I have been seeing DataCite.org mentioned quite a lot so I thought I’d take a look at what they were up to. They have an OAI-PMH provider so you can simply go to the List Records page and see how many records they have. Try it for yourself now. At the bottom of the page today it says that there are 654,748 records in their repository.
Then I read on the DataCite.org home page (my emphasis):
We think it is very important that the two largest DOI Registration Agencies work together in order to provide metadata services to DOI names.
This seemed an amazing claim as I had it in my head that CrossRef had 50+ million references. So if the second biggest only had just over half a million that implies there is only really one registration agency. I wonder who claims to be numbers three, four and five in the DOI Registration listings?
So I tweeted:
DataCite 654,748 records – I think this inflated. CrossRef have 50 million. CrossRef is about 100x bigger. Who is the 3rd largest?
And @epentz replied:
@rogerhyam #datacite has registered about 1.3 million DOIs, #CrossRef 54.6 million
Where did those numbers come from? Now I was curious so I went back to the DataCite.org OAI-PMH provider but this time I used a script to have a look. This is the deposition history by month for the entire registry:

The vast majority were created in December last year – a single provider I presume. Then there was another large batch in June this year.

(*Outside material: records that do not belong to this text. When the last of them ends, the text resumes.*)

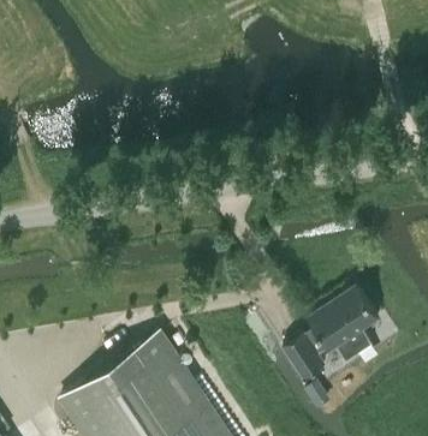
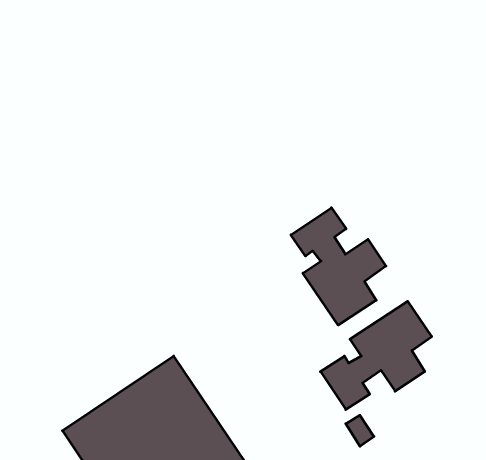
building: none -> [291,208,386,325]

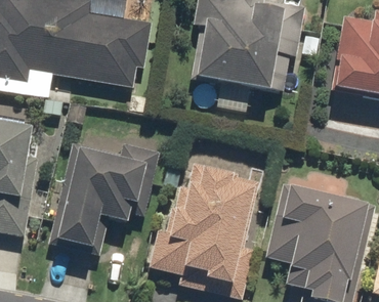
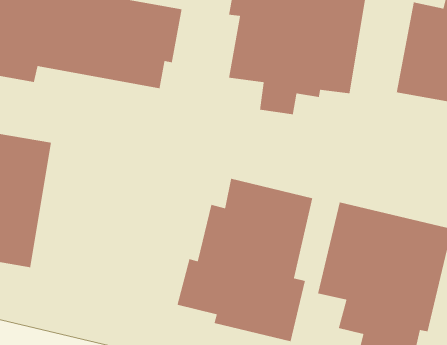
building: [48,140,162,250] -> none

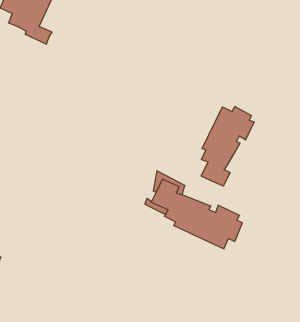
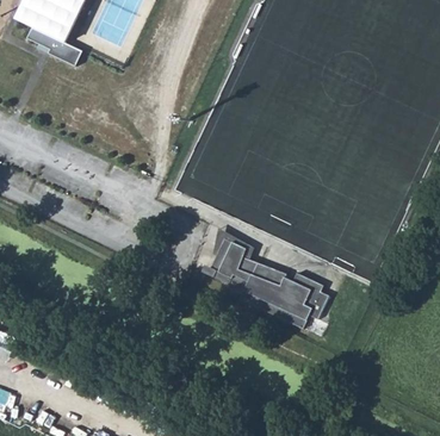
building: [201,106,254,186] -> none

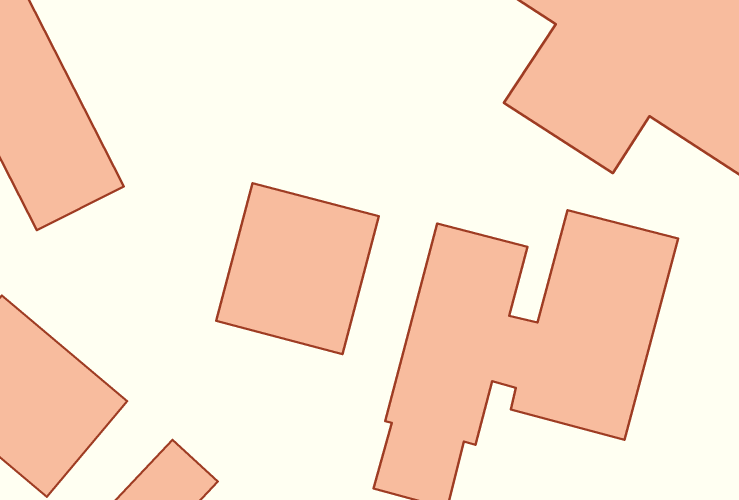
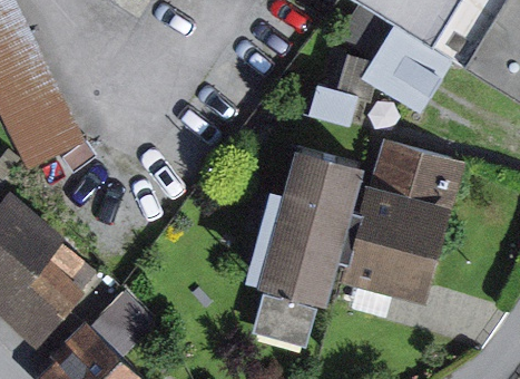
building: [216,183,379,354] -> none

Next I looked at the Sets in the registry. DataCite seem to create a set and then subsets for each organisation the create DOI’s for. Here is the pie chart showing the number of records per organisation:

The vast majority are TIB (German National Library of Science and Technology) and CDL (California Digital Library) who have contributed about 90%. There are 15 organizations in total 11 of those have contributed less than 2,500 records each.
I have no intention of knocking the project but from looking at the DataCite.org website and reading their promotional material (which talks of providing access to ‘data sets’) you do not get the impression that they are, in fact, mainly libraries providing citations to publications rather than data. The data citations I have seen do not look like the will give permanent access to data. Look at this example doi:10.5520/SAGECITE-1 which resolves to a website on a free Google service. How long is that going to last? If you read the Google terms and conditions they give no warranty and may remove the service when they like. The site is called sagecitedemorepository. The clue is in the name. The data is hardly longer than the DOI that is used to cite it so why does it have a DOI? I’m confused. What value have DataCite.org added to this process other than indicate that something will persist that clearly is never intended to. Where is the quality control? What does it mean for a piece of data to have a DOI?
I will watch with interest to see how this develops and whether it makes the leap to linking to significant quantities of raw scientific data that is being properly curated.
Here is the code and data from my analysis – you can run it again as command line PHP scripts if you like: datacite
Your comments and corrections are always welcome!